Zara Mullooly

Personal information
- Born: 11 September 2002 (age 23) Ascot, Great Britain

Sport
- Country: Great Britain
- Sport: Paralympic swimming
- Disability class: S10
- Event: Freestyle swimming
- Club: Leeds University Aquatics SC
- Coached by: Jacob Greenhalgh

Medal record
Paralympic swimming
Representing Great Britain
World Championships
| Silver medal – second place | 2019 London | Women's 50m freestyle S10 |
| Bronze medal – third place | 2019 London | Women's 400m freestyle S10 |
European Championships
| Gold medal – first place | 2018 Dublin | Women's 4x100m medley relay 34pts |
| Silver medal – second place | 2018 Dublin | Women's 50m freestyle S10 |
| Bronze medal – third place | 2018 Dublin | Women's 100m freestyle S10 |

= Zara Mullooly =

British Paralympic swimmer

Zara Mullooly (born 11 September 2002) is a British Paralympic swimmer who competes in International level freestyle events. She is British Record holder in 50m, 100m, 200m, and 400m freestyle for the S10 classification. Zara has congenital right side hemiplegia, a form of cerebral palsy.

== Early life ==

Zara grew up in Woking, Surrey, where she attended Guildford High School.

Shortly after her first birthday, Zara was referred by her GP to a consultant orthopaedic surgeon after her parents noticed she walked with a limp. Investigations showed Zara’s left arm and leg limb length to be greater than her right, and an X-ray of her pelvic bone showed an obvious size difference between the left and right side. The consultant diagnosed Zara with hemihypertrophy, and for the next four years, Zara attended hospital ultrasound scan appointments every three months to check for any sign of Wilms tumour.

A change in Zara’s Consultant led to further investigations and a subsequent new diagnosis of right side hemiplegia, and this was confirmed by an MRI brain scan in 2008. Zara then underwent serial casting on her right leg every fortnight, over the following six months, in an effort to lengthen her shortened tendons.

== Personal life ==
Zara is currently studying an Undergraduate degree in Law at the University of Leeds.

== Career ==

Zara began swimming lessons at the age of three, and joined Woking Swimming Club when she was eight years old. At aged nine, Zara began to compete, but when officials disqualified most butterfly, breaststroke, and individual medley races she competed in, due to her right leg and arm dragging in the water, Zara’s coach suggested that she apply for a swimming classification for disabled swimmers. In June 2013 Zara was officially classified as an S10 swimmer, which refers to athletes with the least physical impairment. Shortly afterwards, Zara was contacted by the ASA Disability Talent Officer, which then led to her joining the England Talent Program.

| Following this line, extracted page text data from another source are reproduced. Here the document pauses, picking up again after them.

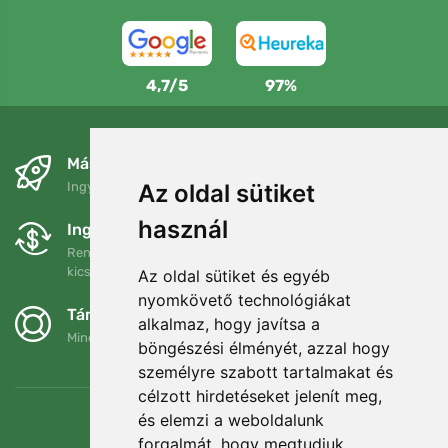
4,7/5
97%
Másnapra és ingyenesen
Ingyenes szállítás a következő összeg felett: 80 EUR
Az oldal sütiket
használ
Ingyenes csere és visszaküldés
Rendelését 90 napon belül bármikor visszaküldheti vagy
kicserélheti.
Az oldal sütiket és egyéb
nyomkövető technológiákat
Támogatjuk a Trees.org-ot
alkalmaz, hogy javítsa a
Minden megrendelésért ültetünk egy fát! Bővebben
Rólunk
.
böngészési élményét, azzal hogy
személyre szabott tartalmakat és
célzott hirdetéseket jelenít meg,
és elemzi a weboldalunk
forgalmát, hogy megtudjuk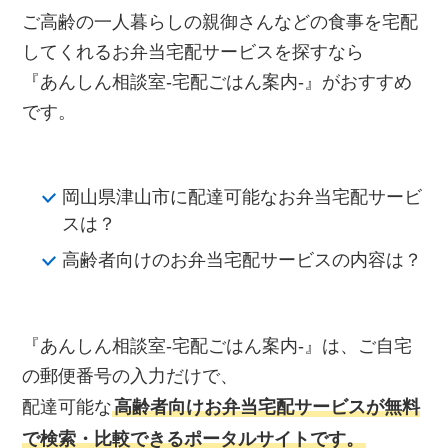
ご高齢の一人暮らしの親御さんなどの食事を宅配
してくれるお弁当宅配サービスを探すなら
『あんしん相談室‐宅配ごはん案内‐』がおすすめ
です。
岡山県津山市に配達可能なお弁当宅配サービ
スは？
高齢者向けのお弁当宅配サービスの内容は？
『あんしん相談室‐宅配ごはん案内‐』は、ご自宅
の郵便番号の入力だけで、
配達可能な
高齢者向けお弁当宅配サービスが無料
で検索・比較できるポータルサイトです。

Zara made her international debut in April 2015, aged twelve, at the German Para International Meet in Berlin. One year later, Mullooly was confirmed on the GB Team and swam in her first major competition - the IPC European Championships in Funchal, Maderia. She swam in 50m, 100m, and 400m freestyle events, and made the finals in 50m freestyle, finishing 7th in a time of 29.94 seconds, and 8th in 400m freestyle in a time of 5:02.53, the youngest competitor in both, aged thirteen years.

Zara missed the chance to compete at her first World Championships in Mexico the following year in 2017, as the British team were unable to attend due to the Puebla earthquake.

The World Para Swimming European Championships 2018 in Dublin saw Mullooly secure her first major medals; winning Bronze in 100m freestyle, Silver in 50m freestyle, and Gold as part of the 34 point medley relay alongside teammates Alice Tai, Maisie Summers-Newton, and Toni Shaw.

In 2019, Mullooly earned her chance to compete at the World Para Swimming World Championships in London. She swam new British Record times in 50m, 100m, and 400m freestyle, winning the bronze medal in 400m in a time of 4:34.91, and a silver medal in 50m in 28.22 seconds.